From cells and synapses to connectivity and cure in paediatric autoimmune encephalitis

Year of award: 2024

Grantholders

  • Dr Sukhvir Wright

    Aston University, United Kingdom

Project summary

Worldwide, one person every minute is diagnosed with encephalitis. An autoimmune cause is now as common as infectious (~27%). Autoimmune encephalitis (AE) patient outcomes remain static despite increasing recognition and earlier immunotherapy. Children are disproportionality poorly affected. My key goal in this CDA is to address the gap in our understanding why some acute AE symptoms resolve (e.g., seizures) but others become chronic (e.g., neuropsychiatric and sleep disorders), even when successfully treated at presentation. I have mapped acute AE symptoms in pre-clinical rodent models discovering convergence in pathophysiological autoantibody action at synaptic and circuit levels.
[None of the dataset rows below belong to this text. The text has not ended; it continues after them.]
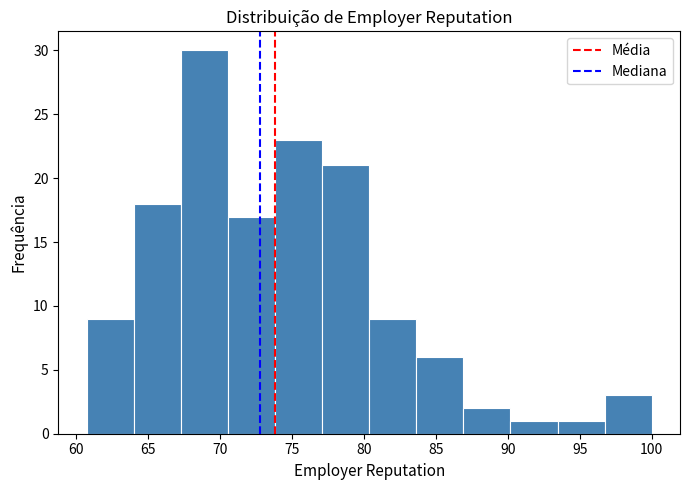

Reading left to right, transcribe this chart: for each bar, give the range it covers on the x-axis and its height. Neither the bar edges nor the heights are printed on the chart, so give them approximately, as read against the axes.

60.5 to 64.0: 9
64.0 to 67.5: 18
67.5 to 70.5: 30
70.5 to 74.0: 17
74.0 to 77.0: 23
77.0 to 80.5: 21
80.5 to 83.5: 9
83.5 to 87.0: 6
87.0 to 90.0: 2
90.0 to 93.5: 1
93.5 to 96.5: 1
96.5 to 100.0: 3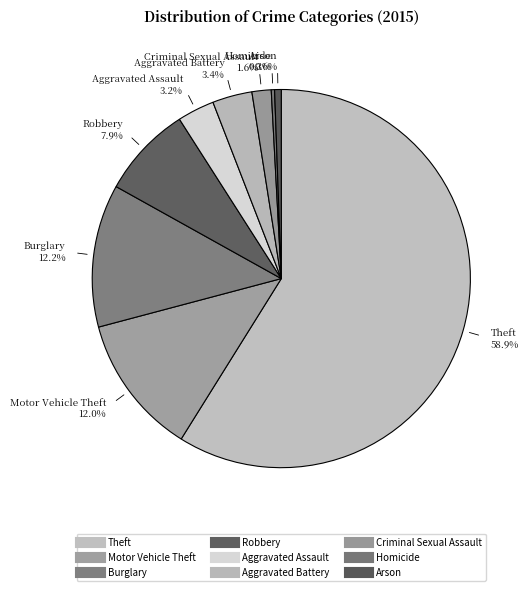

To the nearest percent, what percentage of the pie is Robbery?

8%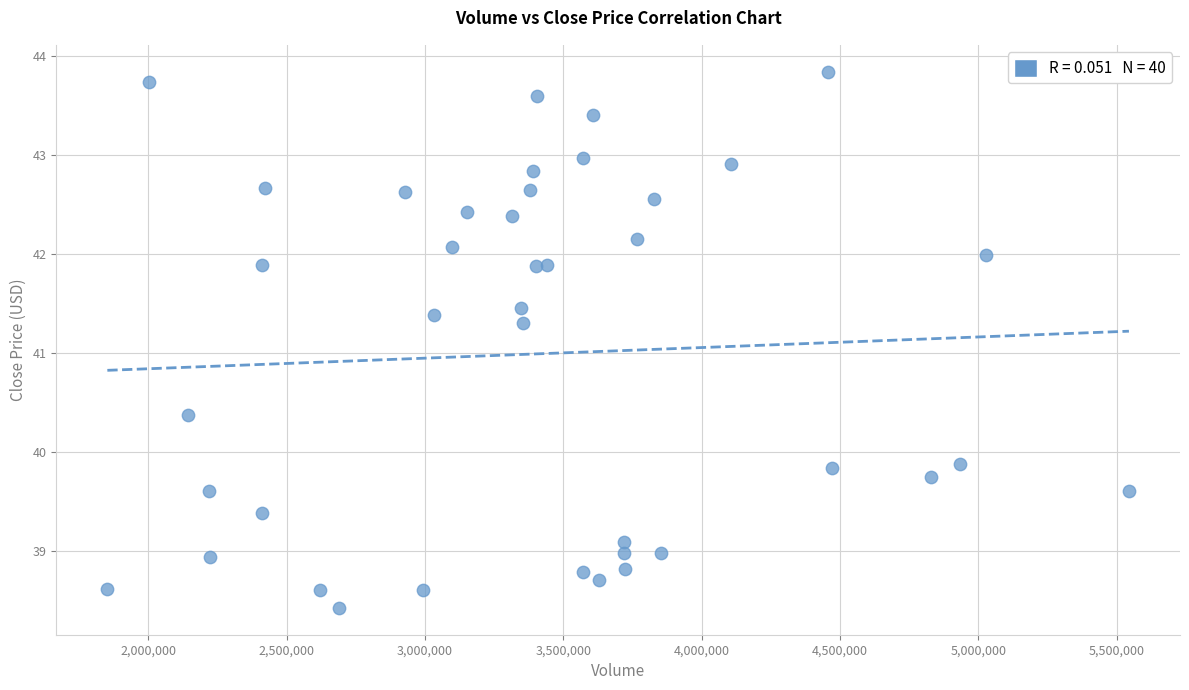

What Y value in the scatter plot is closest to 41?

41.3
My preliminary clinical Magnetoencephalography (MEG) studies in long-term survivors of paediatric AE show distinct brain network changes that correlate with cognitive measures. My hypothesis: Paediatric AE causes distinct acute cellular and synaptic changes, disrupting neuro-immune crosstalk, resulting in persistent brain structural and network changes which underlie the chronic symptoms. In pre-clinical AE models, I will characterise the mechanisms underlying these chronic AE neurological symptoms (e.g., sleep and neuropsychiatric disorders) at cellular, synaptic, and network levels. In paediatric AE patients I will examine longitudinal brain network changes. Combining these cross-species data will identify common pathophysiological targets for therapeutic intervention to reduce morbidity and improve long-term outcomes.